- Viele Menschen sammeln mit Tools wie Obsidian oder Notion kontinuierlich Notizen, Links und Dokumente, doch nur selten führt das zu tatsächlichen Arbeitsergebnissen. Dieses Muster wiederholt sich immer wieder.
- Der Engpass scheint weniger in Organisationsmethoden wie Tags oder Ordnern zu liegen, sondern in dem Schritt, aus der Verbindung zur aktuell laufenden Arbeit eine „nächste Handlung“ abzuleiten.
- Daher liegt der Gedanke nahe, dass statt eines reinen „Organisationstools“ eher das Konzept einer Action Engine nötig ist.
- die aktive Projekte erkennt, auf die sich der Nutzer tatsächlich gerade konzentriert
- vorhandene Notizen und Links im passenden Kontext zum richtigen Zeitpunkt wieder einblendet
- und konkrete nächste Schritte für bestehende To-do-Tools vorschlägt
- Dabei sollen zwei zentrale Fragen überprüft werden:
- Welches Signal den Kontext eines aktiven Projekts eines Nutzers am besten repräsentiert
(To-do-App, Issue-Tracker, Dokumente, Kalender oder sogar der mentale Zustand)
- Was in der Schleife Wissen → Projekt-Matching → Handlungsvorschlag → Lernen aus dem Ergebnis
der einfachste Weg ist, Feedback zu bekommen, ohne Rauschen oder Datenschutzrisiken zu erzeugen
- Dazu stelle ich der Community folgende Fragen:
- Wo das persönliche „Second Brain“ am häufigsten zusammenbricht
(beim Sammeln / Organisieren / Suchen / Ausführen, gern mit aktuellem Beispiel)
- Woran ihr aktuell erkennt, dass etwas ein „aktives Projekt“ ist,
und welche Daten ein Tool davon überhaupt lesen dürfte
- Welche absolut inakzeptablen Bedingungen es für eine KI gäbe, die auf Basis von Notizen und Links Handlungen vorschlägt
(Datenschutz, zu viele Benachrichtigungen, ungenaue Vorschläge, Kosten für Workflow-Änderungen, Preis usw.)
Zusammenfassung der wichtigsten Antworten
Organisieren kann eine Form des Aufschiebens sein
- nicbou: Irgendwann kann das Organisieren selbst zum Aufschieben werden; ein Second Brain aufzubauen ist nicht dasselbe wie „tatsächlich Arbeit zu erledigen“.
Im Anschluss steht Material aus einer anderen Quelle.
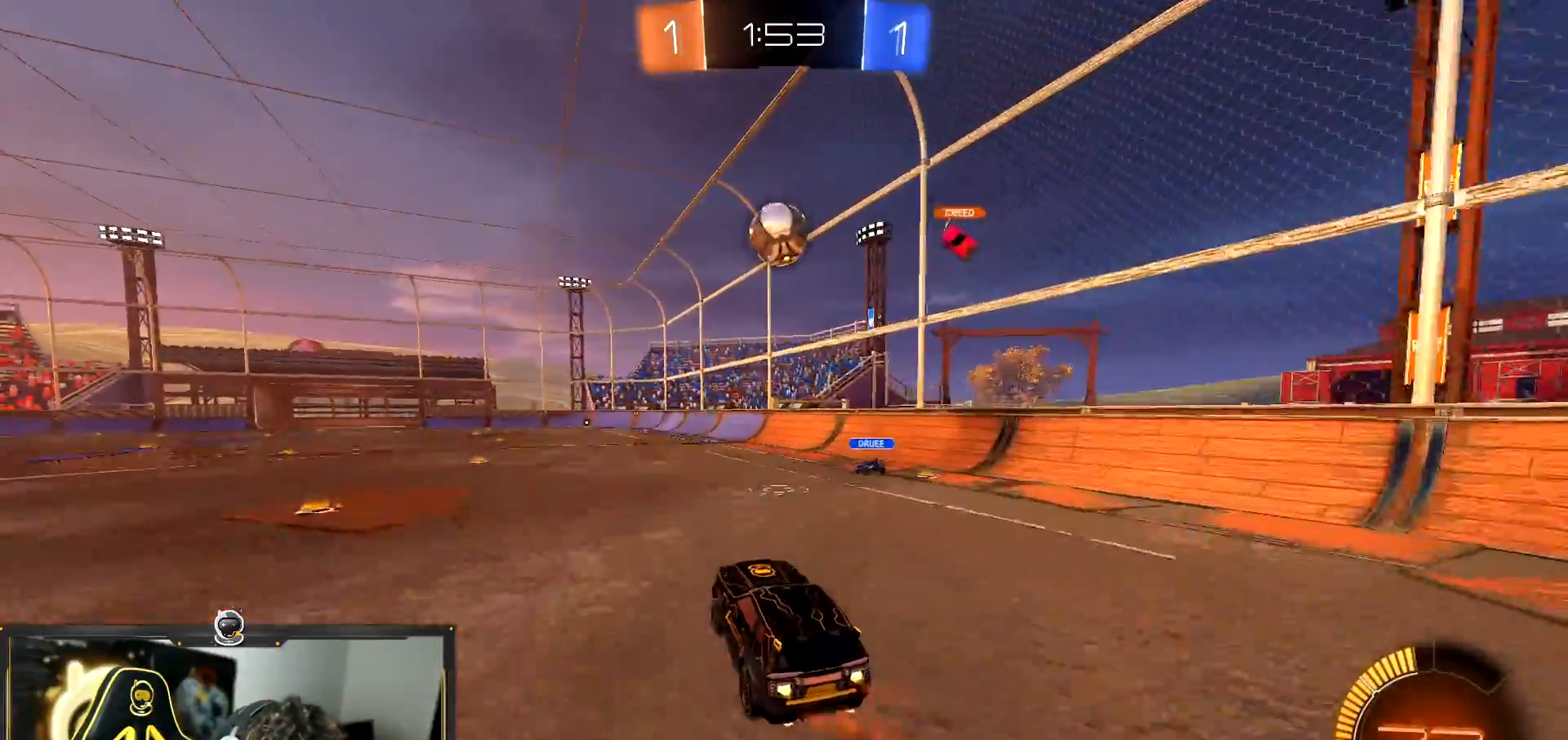
{"buttons": ["R1", "R2"], "left_stick": "left", "events": [[83, "left_stick", "up-left"], [150, "CROSS", "up"], [150, "left_stick", "center"], [200, "left_stick", "right"], [250, "left_stick", "up-right"], [400, "TRIANGLE", "down"], [450, "left_stick", "left"], [484, "TRIANGLE", "up"]]}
- Notizen sind kein Ausdruck von Absicht, sondern ein Commit ins Gedächtnis, und an einer durchsuchbaren, getaggten Datenbank besteht kein Interesse
- Markdown-Notizen für die Arbeit werden nach ein paar Tagen oder Wochen des Sammelns von Informationen in Leitfäden umgewandelt
- liebt Papiernotizbücher, die zu einer Timeline aus Skizzen, Aufgaben und Gedanken werden
- nutzt tägliche Obsidian-Notizen zum Journaling, aber ohne besonderen Zweck, außer wenn etwas im Leben „debuggt“ werden muss
- visarga: Hat Daten aus allen Plattformen exportiert und in einer RAG-Datenbank indexiert, nutzt das aber kaum.
- Das System ist auf die Vergangenheit ausgerichtet, gebraucht wird aber etwas Gegenwartsbezogenes.
- Wenn LLMs Chatverläufe durchsuchen oder Speicherfunktionen verwenden, geraten sie in Muster und werden weniger kreativ.
- Hat ein „Anti-Memory-System“ als MCP-Tool gebaut: Das Modell wird ohne den vollständigen Gesprächskontext aufgerufen, um neue Perspektiven zu gewinnen.
Ein einfaches System reicht aus
- input_sh: In Obsidian zeigt die standardmäßig geöffnete „Root“-Notiz nur drei Listen an
- zuletzt aktualisierte Notizen, zuletzt erstellte Notizen und als Favoriten markierte Notizen
- zusammen mit der Suchleiste reicht das völlig aus
- KI darf auf keinen Fall auf die Notizen zugreifen: Das Second Brain sollte mit den eigenen Gedanken gefüllt sein
- Barrin92: Nutzt nur eine einzige TODO.org-Datei, alles Ältere als ein Monat wird gelöscht.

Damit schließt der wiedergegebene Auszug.